(Stored entries)
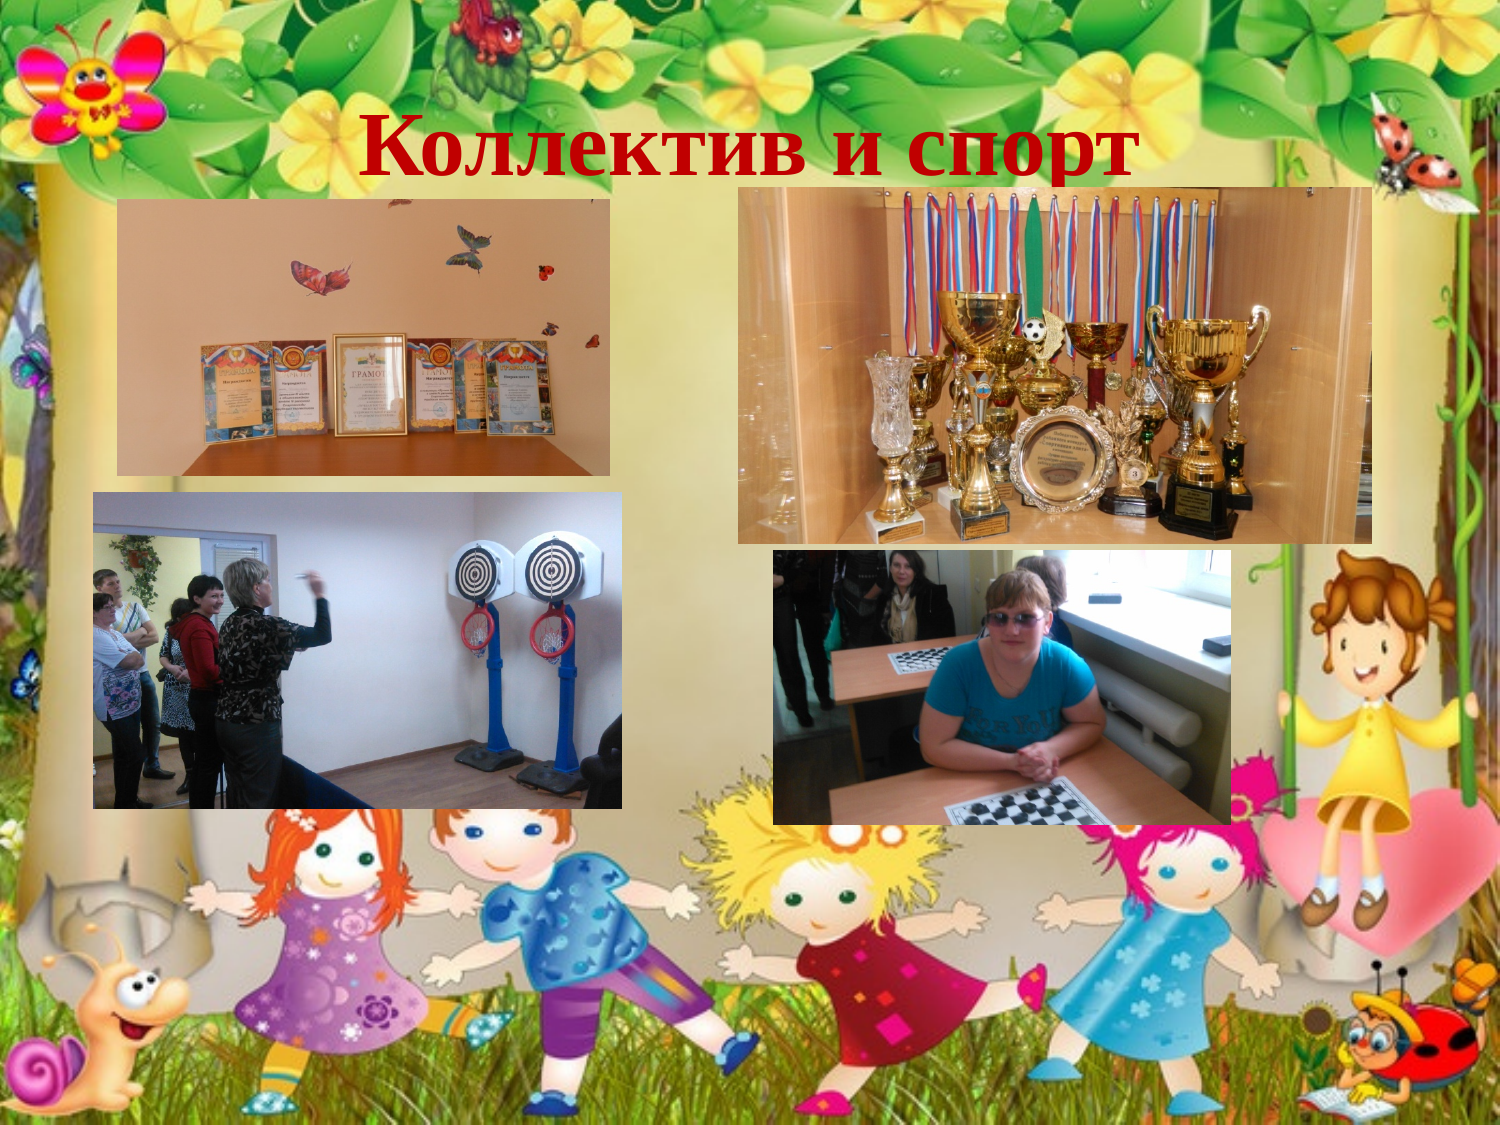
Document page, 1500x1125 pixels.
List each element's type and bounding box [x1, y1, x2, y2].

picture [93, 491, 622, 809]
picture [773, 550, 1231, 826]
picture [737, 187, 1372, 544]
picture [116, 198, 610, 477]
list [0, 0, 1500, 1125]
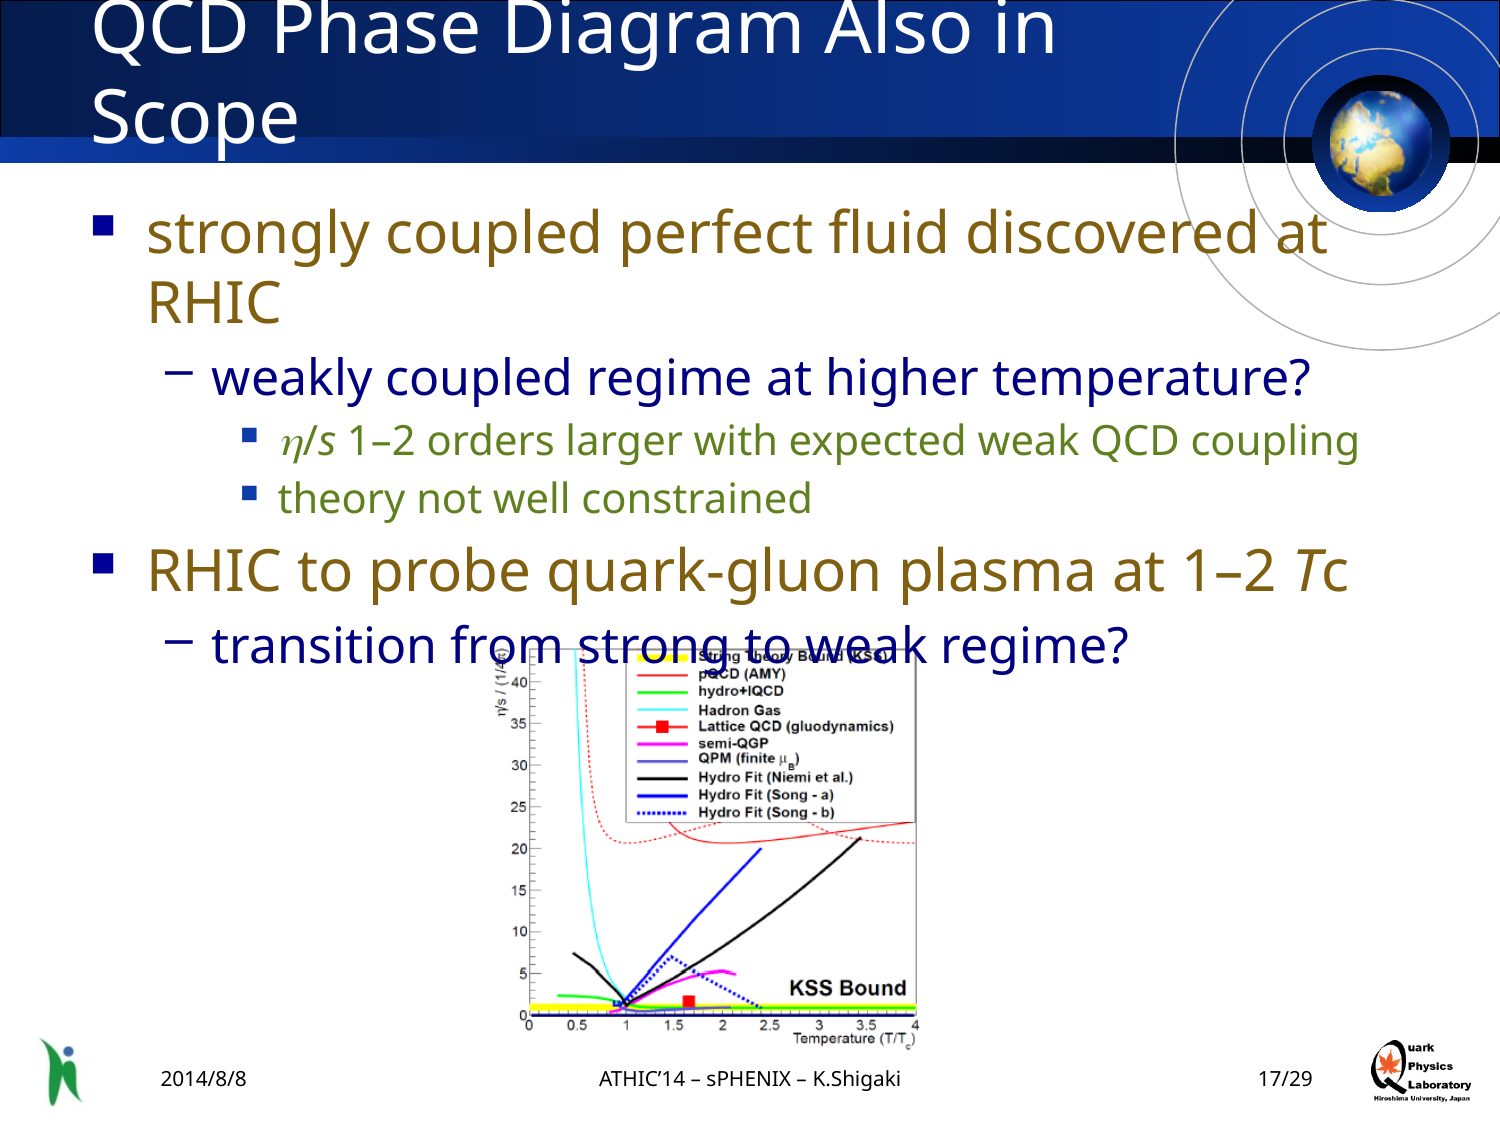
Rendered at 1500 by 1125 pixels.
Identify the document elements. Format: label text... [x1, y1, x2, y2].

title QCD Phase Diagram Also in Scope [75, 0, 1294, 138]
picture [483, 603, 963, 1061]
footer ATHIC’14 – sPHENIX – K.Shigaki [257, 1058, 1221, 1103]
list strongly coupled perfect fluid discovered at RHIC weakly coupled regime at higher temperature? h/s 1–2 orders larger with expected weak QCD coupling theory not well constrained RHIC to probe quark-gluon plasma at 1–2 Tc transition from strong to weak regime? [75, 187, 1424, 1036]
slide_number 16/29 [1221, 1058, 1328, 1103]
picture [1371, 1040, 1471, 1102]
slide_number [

WHAT IS BEING ASKED:
Take every line from the data that contains the word "pixels".

TASK RESPONSE:
Document page, 1500x1125 pixels.
Rendered at 1500 by 1125 pixels.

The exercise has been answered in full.